For years, cautious pregnant women and their obstetricians thought the most safe approach to taking any medication more potent than a cough drop was to avoid it altogether. But abandoning treatment for chronic health conditions, such as depression, asthma or diabetes, can sometimes affect the baby more than taking a medication while pregnant, experts said.
To help doctors and patients weigh the risks and benefits of taking medications during pregnancy and breast-feeding, the Food and Drug Administration in June will require a new labeling system for prescription drugs.
The revisions to prescription guidelines, which will be the first since 1979, will provide more up-to-date and specific information to doctors to help them identify the safest treatment options for common conditions during pregnancy, said Dr. Katherine Wisner, a professor and psychiatrist at Northwestern University Feinberg School of Medicine who specializes in maternal mood disorders.

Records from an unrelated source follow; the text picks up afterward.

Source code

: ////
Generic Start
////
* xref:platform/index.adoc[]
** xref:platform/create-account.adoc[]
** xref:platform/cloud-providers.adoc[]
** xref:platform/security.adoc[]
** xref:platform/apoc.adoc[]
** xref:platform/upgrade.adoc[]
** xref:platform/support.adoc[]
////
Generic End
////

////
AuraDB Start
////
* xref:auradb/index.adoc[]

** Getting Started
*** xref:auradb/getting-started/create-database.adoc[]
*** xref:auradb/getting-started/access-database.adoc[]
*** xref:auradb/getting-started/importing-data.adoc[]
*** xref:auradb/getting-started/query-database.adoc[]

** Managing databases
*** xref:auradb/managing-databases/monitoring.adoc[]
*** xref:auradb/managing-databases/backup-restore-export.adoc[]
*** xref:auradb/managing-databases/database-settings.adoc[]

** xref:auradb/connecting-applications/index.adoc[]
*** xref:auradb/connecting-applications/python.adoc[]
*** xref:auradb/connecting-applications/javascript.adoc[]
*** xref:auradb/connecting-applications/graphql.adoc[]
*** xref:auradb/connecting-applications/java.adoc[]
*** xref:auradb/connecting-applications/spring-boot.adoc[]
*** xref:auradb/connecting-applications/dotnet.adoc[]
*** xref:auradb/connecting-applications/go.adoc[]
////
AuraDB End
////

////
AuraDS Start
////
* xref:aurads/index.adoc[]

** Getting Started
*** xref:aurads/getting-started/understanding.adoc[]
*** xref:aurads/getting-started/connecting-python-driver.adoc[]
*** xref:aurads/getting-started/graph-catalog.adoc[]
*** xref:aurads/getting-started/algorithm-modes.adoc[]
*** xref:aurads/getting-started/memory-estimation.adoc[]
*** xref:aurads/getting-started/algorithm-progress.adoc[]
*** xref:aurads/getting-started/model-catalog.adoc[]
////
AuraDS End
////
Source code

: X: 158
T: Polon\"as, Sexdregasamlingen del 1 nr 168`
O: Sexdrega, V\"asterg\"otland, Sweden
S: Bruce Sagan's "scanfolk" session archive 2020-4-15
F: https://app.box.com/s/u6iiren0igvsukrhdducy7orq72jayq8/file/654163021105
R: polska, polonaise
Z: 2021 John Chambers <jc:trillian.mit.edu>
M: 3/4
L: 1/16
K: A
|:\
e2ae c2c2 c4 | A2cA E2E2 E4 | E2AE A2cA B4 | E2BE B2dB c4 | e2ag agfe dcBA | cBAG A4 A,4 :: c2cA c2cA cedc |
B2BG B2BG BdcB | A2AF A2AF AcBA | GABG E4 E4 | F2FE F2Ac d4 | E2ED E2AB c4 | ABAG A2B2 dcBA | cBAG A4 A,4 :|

The updated prescribing guidelines consist of three components. The first gives physicians information on dosing and risks to the fetus. It also indicates whether data has been collected to show the drug's effects, which is something never required until now. The second states what is known about the drug's impact on breast-feeding, and the final section addresses how the product may affect fertility.
Some drugmakers have already phased in the changes, while the deadline is June 30. While consumers won't see new labels on pill bottles or bags, doctors will have more data to discuss with them.
"It's more about laying out the information for health care professionals so they are in a better position to help their patients make these decisions," an FDA spokesperson said. "That's why the most important thing is for women to still have conversations with their doctors."